• TEXT FOR ANALYSIS
______

In the first challenge, you are required to build Bitcoin Core and run tests. In the remaining challenges you need to use Bitcoin Core to complete tasks. I've already built it before using Guix, so I was well-prepared, such that I only had to copy over a few files from my bitcoin fork.
Using Guix as a package manager to build Bitcoin Core for development fits perfectly, because actual Core builds already use Guix for its reproducible nature and bootstrapability (see this presentation by Carl Dong).
You can ignore direnv and the .envrc file if you just want to use guix shell instead. Direnv will automatically call guix shell for you when you
enter the directory. This is really useful for editor integration so the editor
can get the correct environment, or just to set some env vars automatically.
We will put the manifest.scm and .envrc in a parent dir "bitcoin-dev", so
that we don't need to track these files in the bitcoin repo.
$ mkdir bitcoin-dev && cd bitcoin-dev
$ git clone git@github.com:bitcoin/bitcoin.git
$ cd bitcoinCreate an .envrc (optional)
use guixCreate manifest.scm
(use-modules (gnu packages))
(specifications->manifest
(list
;; Build tools
"make" "automake" "autoconf" "cmake" "libtool"
;; Toolchains
"gcc-toolchain@14"
"clang"
;; Extras
"perl"
"pkg-config"
"python"
"qttools@5.15"
"util-linux"
;; Bitcoin dependencies
"boost"
"capnproto"
"libevent"
"qtbase@5"
"sqlite"
"zeromq"))I'm using clang to build cause it seems to be faster and more efficient with memory. Still need gcc for some libs.
Press "Enter" and you should see direnv tell you to direnv allow and then
"Enter" again so it loads the environment. This will take a while the first time
because Guix will be pulling in dependencies.
If you don't have direnv, or don't want to use it, you can just do guix shell
in the bitcoin-dev/ directory and it will give you a shell that has the
environment from manifest.scm.
For building, you can refer to the doc/build-unix.md file for specific parameters, but I'm using this:
$ cmake -B build -DCMAKE_CXX_COMPILER=clang++ -DCMAKE_C_COMPILER=clang -DENABLE_WALLET=ON -DWITH_ZMQ=ON
$ cmake --build build
# wait a while for build to completeAfter that completes, you will find bitcoind, bitcoin-cli and others inside
build/bin.
You can update your PATH variable in an .envrc of another project
that may require using one of them, like with the BOSS challenges.
Pretty easy and no hunting for dependencies on your specific distro.

______

• DATA PROVIDED
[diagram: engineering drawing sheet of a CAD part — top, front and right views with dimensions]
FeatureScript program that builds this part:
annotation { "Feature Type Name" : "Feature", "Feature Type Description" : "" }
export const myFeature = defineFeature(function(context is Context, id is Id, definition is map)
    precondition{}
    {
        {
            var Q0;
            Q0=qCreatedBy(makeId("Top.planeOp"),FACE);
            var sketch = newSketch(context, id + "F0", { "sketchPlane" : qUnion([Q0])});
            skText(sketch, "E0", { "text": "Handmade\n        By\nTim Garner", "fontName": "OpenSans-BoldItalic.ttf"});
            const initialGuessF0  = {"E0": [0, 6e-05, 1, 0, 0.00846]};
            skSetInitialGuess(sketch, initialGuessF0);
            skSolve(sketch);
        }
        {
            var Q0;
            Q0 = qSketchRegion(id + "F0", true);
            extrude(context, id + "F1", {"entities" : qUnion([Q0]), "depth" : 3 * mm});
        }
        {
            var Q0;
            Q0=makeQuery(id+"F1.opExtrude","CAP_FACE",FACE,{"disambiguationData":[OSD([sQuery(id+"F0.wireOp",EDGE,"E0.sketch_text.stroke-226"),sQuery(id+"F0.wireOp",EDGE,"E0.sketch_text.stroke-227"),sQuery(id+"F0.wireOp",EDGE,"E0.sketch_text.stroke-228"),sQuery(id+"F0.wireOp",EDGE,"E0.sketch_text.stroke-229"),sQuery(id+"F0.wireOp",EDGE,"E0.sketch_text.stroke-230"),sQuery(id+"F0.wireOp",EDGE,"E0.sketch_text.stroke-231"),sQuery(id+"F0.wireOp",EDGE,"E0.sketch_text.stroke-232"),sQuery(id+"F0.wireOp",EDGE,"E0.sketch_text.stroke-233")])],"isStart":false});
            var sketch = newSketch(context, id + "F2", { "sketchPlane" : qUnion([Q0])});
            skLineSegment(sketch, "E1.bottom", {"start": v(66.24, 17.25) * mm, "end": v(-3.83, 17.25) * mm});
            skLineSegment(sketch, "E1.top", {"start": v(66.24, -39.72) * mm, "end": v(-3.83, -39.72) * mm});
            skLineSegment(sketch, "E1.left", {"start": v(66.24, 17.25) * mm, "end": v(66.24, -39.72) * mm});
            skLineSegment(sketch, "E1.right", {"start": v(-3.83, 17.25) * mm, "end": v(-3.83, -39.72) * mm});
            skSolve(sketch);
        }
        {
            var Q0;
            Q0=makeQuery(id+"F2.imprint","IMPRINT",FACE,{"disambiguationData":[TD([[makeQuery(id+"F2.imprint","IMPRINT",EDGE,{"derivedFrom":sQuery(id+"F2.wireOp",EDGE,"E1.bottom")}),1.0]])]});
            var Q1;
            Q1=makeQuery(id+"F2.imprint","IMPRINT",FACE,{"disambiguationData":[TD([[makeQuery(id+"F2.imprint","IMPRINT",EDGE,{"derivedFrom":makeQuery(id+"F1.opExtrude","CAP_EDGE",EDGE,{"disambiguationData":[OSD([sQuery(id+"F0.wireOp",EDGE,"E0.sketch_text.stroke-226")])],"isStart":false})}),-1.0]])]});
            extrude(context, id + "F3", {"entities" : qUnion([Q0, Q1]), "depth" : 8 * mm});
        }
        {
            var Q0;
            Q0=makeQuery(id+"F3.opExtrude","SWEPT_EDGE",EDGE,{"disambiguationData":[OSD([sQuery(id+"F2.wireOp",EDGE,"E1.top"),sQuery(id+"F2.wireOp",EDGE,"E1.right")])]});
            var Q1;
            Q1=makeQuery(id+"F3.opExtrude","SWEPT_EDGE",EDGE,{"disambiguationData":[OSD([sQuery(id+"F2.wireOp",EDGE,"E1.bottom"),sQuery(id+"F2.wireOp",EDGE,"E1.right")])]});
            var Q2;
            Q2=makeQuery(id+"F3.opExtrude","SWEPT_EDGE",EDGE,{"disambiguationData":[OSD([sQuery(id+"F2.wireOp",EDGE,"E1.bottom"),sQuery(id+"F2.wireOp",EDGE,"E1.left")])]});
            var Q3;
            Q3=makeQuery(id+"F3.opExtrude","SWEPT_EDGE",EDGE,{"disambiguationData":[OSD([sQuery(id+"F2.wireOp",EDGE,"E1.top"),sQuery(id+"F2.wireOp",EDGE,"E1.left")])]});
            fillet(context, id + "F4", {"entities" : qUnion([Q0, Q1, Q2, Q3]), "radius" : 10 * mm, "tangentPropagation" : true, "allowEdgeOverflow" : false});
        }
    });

______

• WORK REQUIRED
According to the text on building Bitcoin Core with Guix, why does its writer build with clang?

• EXPECTED ANSWER
Clang seems to be faster and more efficient with memory.